The club stocked its shelves with major-tier cannabis brands 710 Labs, Alien Labs, Khalifa Kush, Camino among others and integrates a mixology-forward approach with infused cocktails and cannabis mocktails. Monthly “toke dollars” credits support member purchases of cannabis, food, drinks and even exclusive merchandise. Members also enjoy secure lockers for storage, guest passes, and access to events, including comedy nights and gallery exhibits.


Yet the lounge is more than a consumptive space; it is about creating a community ethos. Valued membership transforms access into experience. Each member gets a sense of belonging, a curated circle of like-minded individuals. The décor evokes an “old Hollywood vibe,” and Uphoff highlights how discretion and comfort encourage people to let their guard down. It’s the same strategy that has coaxed generations of artists, celebrities, and creatives to gather across the street at the Chateau Marmont.

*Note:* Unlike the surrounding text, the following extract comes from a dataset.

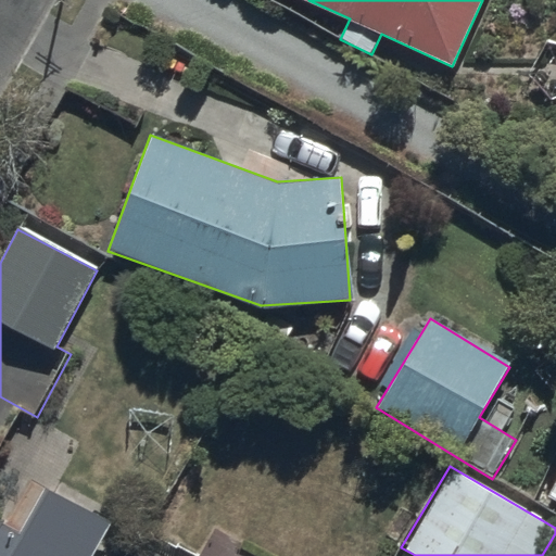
[(555,497),(555,475),(546,492),(555,497)]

There is clear market strategy behind this luxurious gamble. The model is akin to other high-end membership clubs think Jonathan Club or upscale wellness spaces in L.A. but with a modern twist for cannabis culture. By limiting access and focusing on experience, Sunset Social Club hopes to thrive where other consumption lounges like a Las Vegas counterpart have failed due to financial unsustainability.


Ambitions extend beyond West Hollywood. The team plans to replicate the concept in cannabis-friendly cities such as Denver and Portland, offering reciprocal member access and anchoring a nationwide network that could rival hospitality brands in other sectors.


Still, the club rides on regulatory shifts and consumer trends. California’s newly relaxed law opens menus to espresso, mocktails, and soon gourmet small dishes. These offerings, created by a Michelin-trained chef and delivered with flair, reshape the traditional image of cannabis spaces. If executed well, the club could outpace older models that skirted food laws by outsourcing or limiting offerings.


The Sunset Social Club’s success will hinge on perfecting the balance between premium experience and accessible intimacy. The price point $420 a month limits membership to those seeking lifestyle affiliation and exclusivity. But for remote workers, creatives, and those craving community, the tangible and intangible benefits may prove worth it.


As cannabis casual more widely accepted, Sunset Social Club positions itself at the crossroads of lifestyle, luxury, and legality. It speaks to the emergence of upscale active consumption spaces that go beyond quick dispensary visits into realms of leisure, work, and culture. For a city like Los Angeles, where the cannabis narrative has long been nascent, this concept is a bold step in fully embracing 420 culture.


Certainly, challenges will arise public perception, regulation, economics but the club's foundation seems rooted in community and culture rather than pure commerce. And as more states follow California’s path of liberalizing cannabis hospitality, Sunset Social Club could serve as a prototype: a stylish, curated ecosystem that elevates experience and underlines how cannabis is weaving into lifestyle infrastructure not just vice.


In the full spectrum of cannabis evolution, this lounge illuminates a cultural frontier. It mirrors how societal norms adjust cannabis spaces transform from shadowy dispensaries to sanctuaries of social and creative life. And in that progression, the Sunset Social Club plays a starring role, hosting an intimate revolution under the soft glow of old Hollywood and modern luxury.